Back in May, when Social Media was something I was still getting used to, something pretty spectacular happened. I had seen a post by Chris Brogan about using the buffalo (in other words, using as many pieces and parts of a thing as you can), and I thought it would be interesting to tie the essence of his post to something from my world – integrated marketing. So, I wrote a post called Linking the Tactics. Using the Buffalo. A little later in the day, I started noticing that 7 new people were following me on Twitter. Given that I had about 57 total followers, this was quite unusual. I finally figured out that Chris Brogan had retweeted my post. I got a couple of really nice comments on my post (which was two more than I had gotten on most posts I’d written up to that point).

“Wow,” I thought. “I’ve finally made it.”

Something interesting happened though. I wrote another post, and once again I didn’t get any comments. I tweeted and once again, there weren’t any people who seemed to want to respond to me.

In short, I had been given some fish, but I still didn’t know how to catch fish for myself.

If someone’s carrying you, you don’t know if you can walk

If I sound unappreciative, that is  not at all my intent. When someone you respect, someone who has forged a name for themselves in this space, recognizes something you have said or done, it’s a great honor. And yes, the probability of your name being seen by people who may not have seen your name otherwise – pretty high.

That being said, do I think people should aim for being tweeted to or retweeted by influencers in the Social Media space? No.

The thing is, when you get new followers or lots of traffic because an influential person takes notice of you, what you are really seeing is a reflection of the influential person’s power and community. People will click the link. They might read your post. However, most people will not feel obligated to comment on a post that they are seeing because of an influential person, at least from what I have seen in my experience and the experience of others. Your community is not often going to grow a lot from these experiences.

To grow your community, you need to be the core of the engagement. People need to react to you because they want to on their own. That is what will inspire them to come back, and that is what will inspire you to go back to other peoples’ blogs or twitter streams.

Influencers and Community Building

So let’s throw all of the influential people away because we clearly don’t need them! Yeahhhh!!!

No. That’s not going to work either. In fact, influential people can be keys to helping build community in the way I discussed in part one of this series. Here’s how.

Visit their communities: One thing we all know about the big names in the Social Media space – they tend to get lots of comments on their blog posts, and many actually take the time to try to respond. A community exists there, and it’s free to join. I have had some great conversations by replying to other commenters while visiting someone’s blog. Of course it’s nice to comment on the post too, but interact with other people who are there. And don’t just send people links to your blog posts. Just talk. Discuss. Engage.
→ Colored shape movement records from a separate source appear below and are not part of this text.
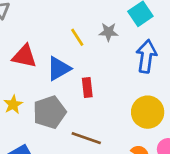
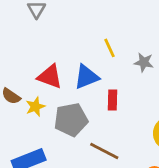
gray star: (109, 32) -> (144, 62), moved
red triangle: (24, 56) -> (50, 77), moved

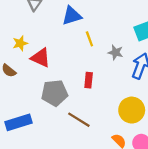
blue triangle: (87, 77) -> (72, 16), moved
yellow star: (35, 107) -> (20, 43), moved

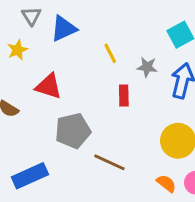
blue triangle: (72, 16) -> (64, 29), moved
yellow star: (20, 43) -> (17, 50), moved
red rectangle: (89, 80) -> (124, 96), moved

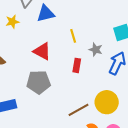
red triangle: (49, 86) -> (42, 51), moved
brown line: (109, 162) -> (79, 110), moved, turned -65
Pass on what you learn: The people who have made it big in this space did so through hard work and innovation. Fortunately for new people like me, they are generally willing to pass on a lot of information that they have gathered over the years. Pass on this information as you learn it, not to try to attract that person’s attention, but to become a slightly more accessible resource for people in your community. Add your own spin to it. Your own “sauce,” if you will. Don’t steal. Always credit. But serve as a conduit between your community and the people you learn from.

Take recommendations to heart: If an influential person does tweet out someone’s post, even (or especially) if you don’t know that person, give their blog a visit. Leave a comment. If he or she is being presented to the influential person’s community, you can take a bet that the content is going to be pretty good on a regular basis. Influential people didn’t get to where they are because they recommended a lot of spam bots. Their reputation depends on introducing good people to their existing community. You are receiving trails of breadcrumbs that lead to great people. Engage!

Remember that influential people are people: Someone who has 500,000 followers or 2 million gazillion Facebook friends may seem inaccessible a lot of the time, and sometimes this far away feeling can lead to unkind comments or impatience from people who perceive that “big names” are too distant, pompous, egotistical, or whatever else. On the other side are people who will try to name drop or do other things that would not be thought sensible in relation to other perhaps less well-known people. How you choose to engage with the “big names” in Social Media tells your community a lot about you. If you only ever name drop, will they feel that you’re interested in engaging with them? If you show impatience or get into fights a lot, will your community find you credible when you talk about respect?

It is and isn’t about you

During #mmchat, when Chris Brogan co-hosted, we talked about cause marketing and how getting just a big name wasn’t really going to help. You need to get people on your team who really want to be there and who believe fully in your cause.

Your Social Media community is the same way. People who have a lot of influence in Social Media can point you in the right direction and provide opportunities for you to meet a lot of great new people, but the decision to engage – that has to be from things you say and do to other people. Your community will consist, in the end, of people who don’t need to see a tweet from anyone but you to act. In a community, you are the influencer, and you are influenced. And that is the heart of Social Media to me.